====== Data shown

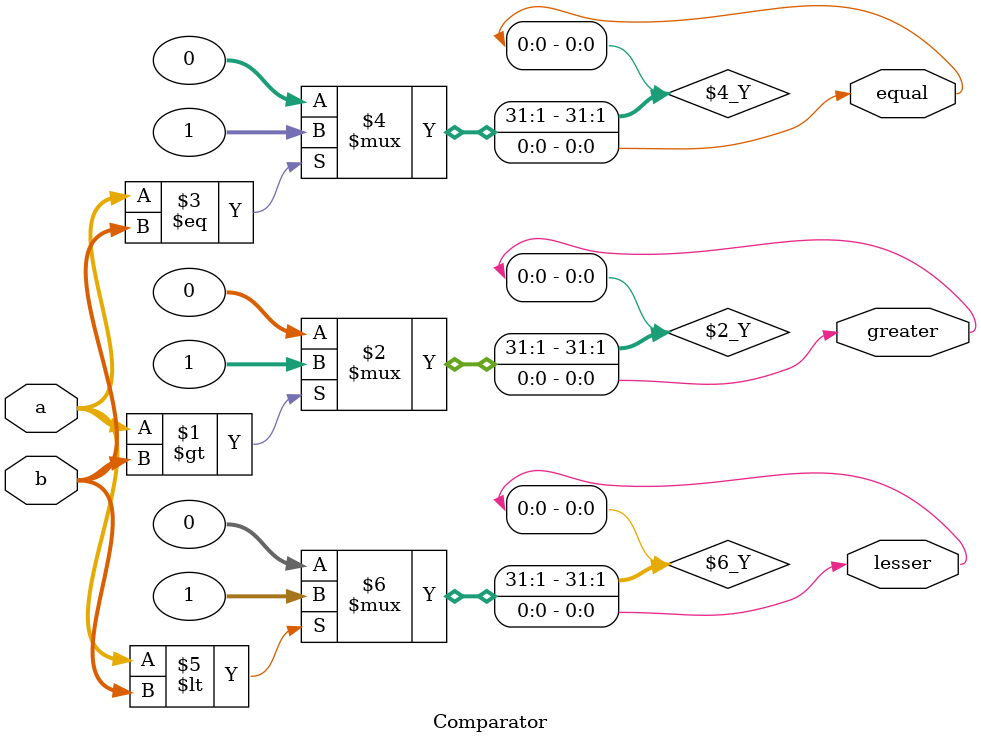
<source format=v>
module Comparator #(parameter N=8)(input [N-1:0]a,b, output greater,equal,lesser);

assign greater=a>b?1:0;
assign equal=(a==b)?1:0;
assign lesser=a<b?1:0;
endmodule
</source>
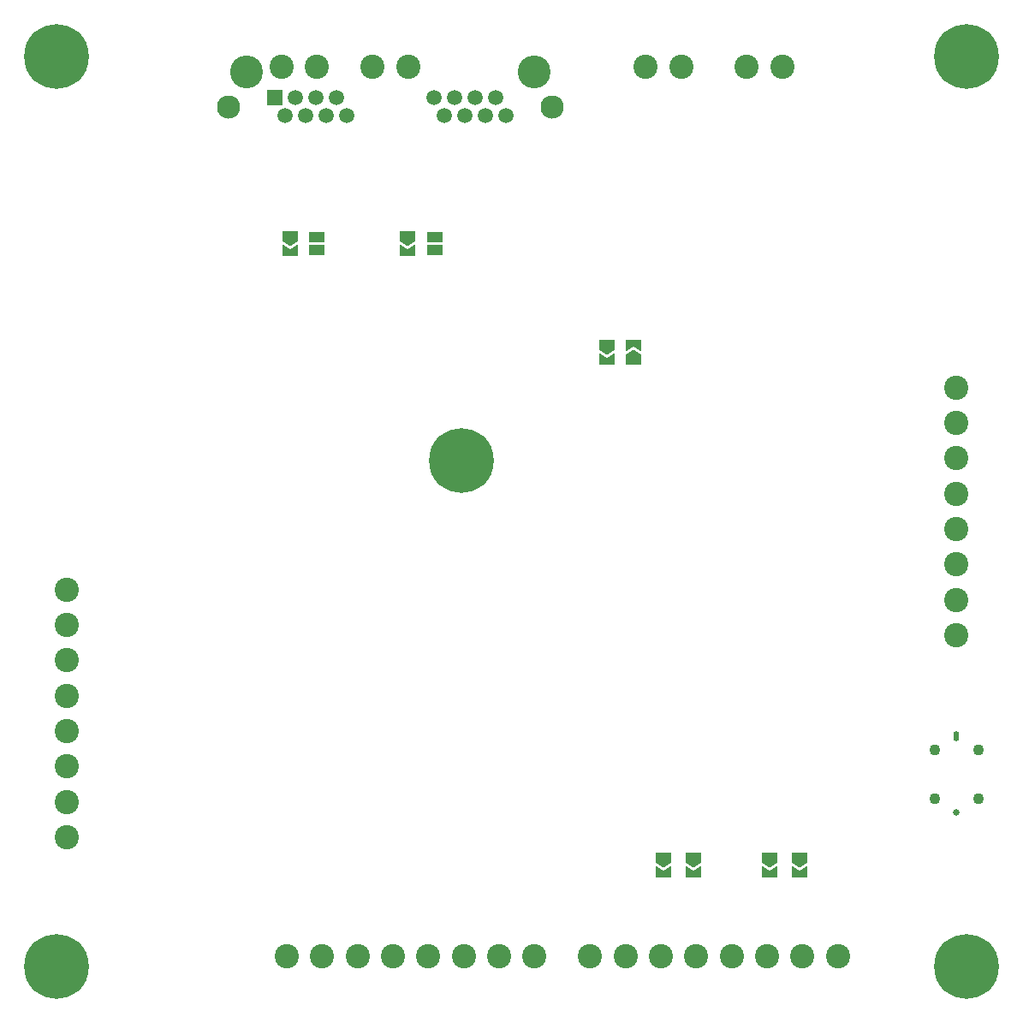
<source format=gbr>
%TF.GenerationSoftware,KiCad,Pcbnew,6.0.4-6f826c9f35~116~ubuntu20.04.1*%
%TF.CreationDate,2022-04-11T11:12:28+02:00*%
%TF.ProjectId,canbrd,63616e62-7264-42e6-9b69-6361645f7063,1.1*%
%TF.SameCoordinates,Original*%
%TF.FileFunction,Soldermask,Bot*%
%TF.FilePolarity,Negative*%
%FSLAX46Y46*%
G04 Gerber Fmt 4.6, Leading zero omitted, Abs format (unit mm)*
G04 Created by KiCad (PCBNEW 6.0.4-6f826c9f35~116~ubuntu20.04.1) date 2022-04-11 11:12:28*
%MOMM*%
%LPD*%
G01*
G04 APERTURE LIST*
G04 Aperture macros list*
%AMFreePoly0*
4,1,6,1.000000,0.000000,0.500000,-0.750000,-0.500000,-0.750000,-0.500000,0.750000,0.500000,0.750000,1.000000,0.000000,1.000000,0.000000,$1*%
%AMFreePoly1*
4,1,6,0.500000,-0.750000,-0.650000,-0.750000,-0.150000,0.000000,-0.650000,0.750000,0.500000,0.750000,0.500000,-0.750000,0.500000,-0.750000,$1*%
G04 Aperture macros list end*
%ADD10C,2.400000*%
%ADD11C,0.800000*%
%ADD12C,6.400000*%
%ADD13O,0.580000X1.000000*%
%ADD14C,0.660000*%
%ADD15C,1.100000*%
%ADD16C,3.250000*%
%ADD17R,1.500000X1.500000*%
%ADD18C,1.500000*%
%ADD19C,2.300000*%
%ADD20FreePoly0,270.000000*%
%ADD21FreePoly1,270.000000*%
%ADD22R,1.500000X1.000000*%
%ADD23FreePoly0,90.000000*%
%ADD24FreePoly1,90.000000*%
G04 APERTURE END LIST*
D10*
%TO.C,J11*%
X127750000Y-144000000D03*
X131250000Y-144000000D03*
X134750000Y-144000000D03*
X138250000Y-144000000D03*
X141750000Y-144000000D03*
X145250000Y-144000000D03*
X148750000Y-144000000D03*
X152250000Y-144000000D03*
%TD*%
%TO.C,J8*%
X194000000Y-112250000D03*
X194000000Y-108750000D03*
X194000000Y-105250000D03*
X194000000Y-101750000D03*
X194000000Y-98250000D03*
X194000000Y-94750000D03*
X194000000Y-91250000D03*
X194000000Y-87750000D03*
%TD*%
D11*
%TO.C,H1*%
X106697056Y-56697056D03*
X107400000Y-55000000D03*
X103302944Y-53302944D03*
X102600000Y-55000000D03*
X103302944Y-56697056D03*
D12*
X105000000Y-55000000D03*
D11*
X105000000Y-57400000D03*
X105000000Y-52600000D03*
X106697056Y-53302944D03*
%TD*%
D10*
%TO.C,J7*%
X139750000Y-56000000D03*
X136250000Y-56000000D03*
%TD*%
%TO.C,J3*%
X166750000Y-56000000D03*
X163250000Y-56000000D03*
%TD*%
%TO.C,J6*%
X130750000Y-56000000D03*
X127250000Y-56000000D03*
%TD*%
%TO.C,J4*%
X176750000Y-56000000D03*
X173250000Y-56000000D03*
%TD*%
D11*
%TO.C,H2*%
X193302944Y-56697056D03*
D12*
X195000000Y-55000000D03*
D11*
X195000000Y-57400000D03*
X196697056Y-53302944D03*
X197400000Y-55000000D03*
X195000000Y-52600000D03*
X192600000Y-55000000D03*
X196697056Y-56697056D03*
X193302944Y-53302944D03*
%TD*%
D10*
%TO.C,J9*%
X106000000Y-107750000D03*
X106000000Y-111250000D03*
X106000000Y-114750000D03*
X106000000Y-118250000D03*
X106000000Y-121750000D03*
X106000000Y-125250000D03*
X106000000Y-128750000D03*
X106000000Y-132250000D03*
%TD*%
D11*
%TO.C,H3*%
X142600000Y-95000000D03*
X147400000Y-95000000D03*
X145000000Y-97400000D03*
X143302944Y-93302944D03*
X143302944Y-96697056D03*
D12*
X145000000Y-95000000D03*
D11*
X146697056Y-93302944D03*
X146697056Y-96697056D03*
X145000000Y-92600000D03*
%TD*%
D13*
%TO.C,J10*%
X194000000Y-122250000D03*
D14*
X194000000Y-129750000D03*
D15*
X196150000Y-128400000D03*
X191850000Y-123600000D03*
X191850000Y-128400000D03*
X196150000Y-123600000D03*
%TD*%
D16*
%TO.C,J5*%
X123780000Y-56585000D03*
X152230000Y-56585000D03*
D17*
X126570000Y-59125000D03*
D18*
X127586000Y-60905000D03*
X128602000Y-59125000D03*
X129618000Y-60905000D03*
X130634000Y-59125000D03*
X131650000Y-60905000D03*
X132666000Y-59125000D03*
X133682000Y-60905000D03*
X142320000Y-59125000D03*
X143336000Y-60905000D03*
X144352000Y-59125000D03*
X145368000Y-60905000D03*
X146384000Y-59125000D03*
X147400000Y-60905000D03*
X148416000Y-59125000D03*
X149432000Y-60905000D03*
D19*
X154000000Y-60015000D03*
X122000000Y-60015000D03*
%TD*%
D10*
%TO.C,J12*%
X157750000Y-144000000D03*
X161250000Y-144000000D03*
X164750000Y-144000000D03*
X168250000Y-144000000D03*
X171750000Y-144000000D03*
X175250000Y-144000000D03*
X178750000Y-144000000D03*
X182250000Y-144000000D03*
%TD*%
D11*
%TO.C,H4*%
X106697056Y-146697056D03*
X103302944Y-143302944D03*
X107400000Y-145000000D03*
X106697056Y-143302944D03*
X103302944Y-146697056D03*
X102600000Y-145000000D03*
D12*
X105000000Y-145000000D03*
D11*
X105000000Y-142600000D03*
X105000000Y-147400000D03*
%TD*%
%TO.C,H5*%
X192600000Y-145000000D03*
X197400000Y-145000000D03*
X195000000Y-142600000D03*
X195000000Y-147400000D03*
X196697056Y-143302944D03*
X193302944Y-143302944D03*
D12*
X195000000Y-145000000D03*
D11*
X193302944Y-146697056D03*
X196697056Y-146697056D03*
%TD*%
D20*
%TO.C,JP6*%
X168000000Y-134275000D03*
D21*
X168000000Y-135725000D03*
%TD*%
D20*
%TO.C,JP8*%
X178500000Y-134275000D03*
D21*
X178500000Y-135725000D03*
%TD*%
D20*
%TO.C,JP2*%
X128100000Y-72775000D03*
D21*
X128100000Y-74225000D03*
%TD*%
D20*
%TO.C,JP3*%
X139700000Y-72775000D03*
D21*
X139700000Y-74225000D03*
%TD*%
D20*
%TO.C,JP5*%
X165000000Y-134275000D03*
D21*
X165000000Y-135725000D03*
%TD*%
D22*
%TO.C,JP4*%
X130700000Y-74150000D03*
X130700000Y-72850000D03*
%TD*%
%TO.C,JP1*%
X142400000Y-74150000D03*
X142400000Y-72850000D03*
%TD*%
D20*
%TO.C,JP11*%
X159408035Y-83575000D03*
D21*
X159408035Y-85025000D03*
%TD*%
D23*
%TO.C,JP10*%
X162008035Y-85025000D03*
D24*
X162008035Y-83575000D03*
%TD*%
D20*
%TO.C,JP7*%
X175500000Y-134275000D03*
D21*
X175500000Y-135725000D03*
%TD*%
M02*

</source>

============

→ Exercise objective
The required answer is each line of the entries containing the string "format".

→ Written answer
<source format=v>
<source format=gbr>
G04 Gerber Fmt 4.6, Leading zero omitted, Abs format (unit mm)*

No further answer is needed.